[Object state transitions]
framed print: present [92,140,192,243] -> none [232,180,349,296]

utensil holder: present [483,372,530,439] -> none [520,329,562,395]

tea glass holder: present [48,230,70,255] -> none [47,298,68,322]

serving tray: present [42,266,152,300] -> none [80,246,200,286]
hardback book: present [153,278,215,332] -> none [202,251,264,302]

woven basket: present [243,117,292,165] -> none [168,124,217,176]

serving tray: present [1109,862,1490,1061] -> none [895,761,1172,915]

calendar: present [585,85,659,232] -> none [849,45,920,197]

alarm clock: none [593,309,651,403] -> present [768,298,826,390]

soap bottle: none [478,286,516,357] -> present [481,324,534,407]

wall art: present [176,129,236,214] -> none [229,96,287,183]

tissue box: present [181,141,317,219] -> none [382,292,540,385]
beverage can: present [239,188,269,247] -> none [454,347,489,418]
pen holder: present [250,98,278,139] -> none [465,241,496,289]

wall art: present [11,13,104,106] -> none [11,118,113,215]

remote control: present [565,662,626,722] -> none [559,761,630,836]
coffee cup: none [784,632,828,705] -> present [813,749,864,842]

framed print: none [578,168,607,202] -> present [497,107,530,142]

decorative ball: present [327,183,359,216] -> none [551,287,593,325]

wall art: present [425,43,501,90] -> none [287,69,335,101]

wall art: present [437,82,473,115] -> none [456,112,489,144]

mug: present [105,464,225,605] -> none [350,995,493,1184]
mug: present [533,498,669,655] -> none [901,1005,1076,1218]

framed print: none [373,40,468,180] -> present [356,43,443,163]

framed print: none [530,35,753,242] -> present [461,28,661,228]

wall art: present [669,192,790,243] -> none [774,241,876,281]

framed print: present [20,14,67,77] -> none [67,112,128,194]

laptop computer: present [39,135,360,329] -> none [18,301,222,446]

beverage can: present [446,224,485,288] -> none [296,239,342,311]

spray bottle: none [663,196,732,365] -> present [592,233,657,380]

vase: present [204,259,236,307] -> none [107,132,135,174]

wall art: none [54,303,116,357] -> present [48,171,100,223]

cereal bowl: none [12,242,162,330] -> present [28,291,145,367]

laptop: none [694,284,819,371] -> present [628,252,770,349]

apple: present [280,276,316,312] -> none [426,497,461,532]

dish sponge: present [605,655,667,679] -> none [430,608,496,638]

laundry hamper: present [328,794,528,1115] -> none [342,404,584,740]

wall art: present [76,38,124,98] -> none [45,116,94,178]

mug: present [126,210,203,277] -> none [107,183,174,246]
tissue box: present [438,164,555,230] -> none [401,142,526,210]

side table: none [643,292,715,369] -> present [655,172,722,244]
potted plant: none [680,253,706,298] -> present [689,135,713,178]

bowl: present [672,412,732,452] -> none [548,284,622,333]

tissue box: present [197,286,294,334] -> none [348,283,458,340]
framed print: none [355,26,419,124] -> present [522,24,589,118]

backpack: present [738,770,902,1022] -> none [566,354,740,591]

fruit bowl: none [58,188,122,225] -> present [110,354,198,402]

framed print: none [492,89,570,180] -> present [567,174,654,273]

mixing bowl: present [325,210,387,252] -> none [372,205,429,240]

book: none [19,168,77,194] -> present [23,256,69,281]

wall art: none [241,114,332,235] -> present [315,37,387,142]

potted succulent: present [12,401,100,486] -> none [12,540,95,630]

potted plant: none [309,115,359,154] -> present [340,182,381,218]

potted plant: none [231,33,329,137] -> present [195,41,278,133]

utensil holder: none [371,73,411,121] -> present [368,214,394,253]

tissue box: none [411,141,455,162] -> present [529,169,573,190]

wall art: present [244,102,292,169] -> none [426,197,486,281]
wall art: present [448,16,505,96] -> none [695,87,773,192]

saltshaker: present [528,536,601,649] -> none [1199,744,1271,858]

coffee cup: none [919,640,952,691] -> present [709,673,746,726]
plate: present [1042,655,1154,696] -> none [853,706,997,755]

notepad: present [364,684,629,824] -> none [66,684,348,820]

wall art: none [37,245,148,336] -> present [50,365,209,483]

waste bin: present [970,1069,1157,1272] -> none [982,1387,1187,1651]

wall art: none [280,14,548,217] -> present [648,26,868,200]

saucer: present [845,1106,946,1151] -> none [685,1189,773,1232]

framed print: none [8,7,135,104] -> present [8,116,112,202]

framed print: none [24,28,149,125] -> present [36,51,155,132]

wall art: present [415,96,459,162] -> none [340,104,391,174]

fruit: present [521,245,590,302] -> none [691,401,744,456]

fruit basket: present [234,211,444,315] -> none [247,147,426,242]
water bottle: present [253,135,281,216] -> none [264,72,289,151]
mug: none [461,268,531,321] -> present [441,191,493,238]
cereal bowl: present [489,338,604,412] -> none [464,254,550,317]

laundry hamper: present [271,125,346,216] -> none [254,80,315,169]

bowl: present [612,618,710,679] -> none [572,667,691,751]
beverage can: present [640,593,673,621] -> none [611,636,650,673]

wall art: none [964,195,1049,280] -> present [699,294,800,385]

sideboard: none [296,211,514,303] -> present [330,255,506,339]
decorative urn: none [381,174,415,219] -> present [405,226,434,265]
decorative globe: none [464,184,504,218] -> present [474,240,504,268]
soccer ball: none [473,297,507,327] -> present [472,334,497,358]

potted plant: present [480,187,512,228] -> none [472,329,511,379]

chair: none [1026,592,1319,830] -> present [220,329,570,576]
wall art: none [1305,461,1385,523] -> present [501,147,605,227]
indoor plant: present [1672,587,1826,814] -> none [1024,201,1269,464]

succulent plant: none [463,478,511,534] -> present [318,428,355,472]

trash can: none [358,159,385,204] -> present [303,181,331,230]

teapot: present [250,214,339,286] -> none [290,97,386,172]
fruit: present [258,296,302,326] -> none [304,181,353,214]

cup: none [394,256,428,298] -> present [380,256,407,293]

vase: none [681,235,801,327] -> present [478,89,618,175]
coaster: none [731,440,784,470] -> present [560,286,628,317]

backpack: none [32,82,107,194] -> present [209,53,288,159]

* ACTIVITY *
Looking at the data above, say how many lines contain the word "serving", with no added words.

* SOLUTION TO THE PROBLEM *
2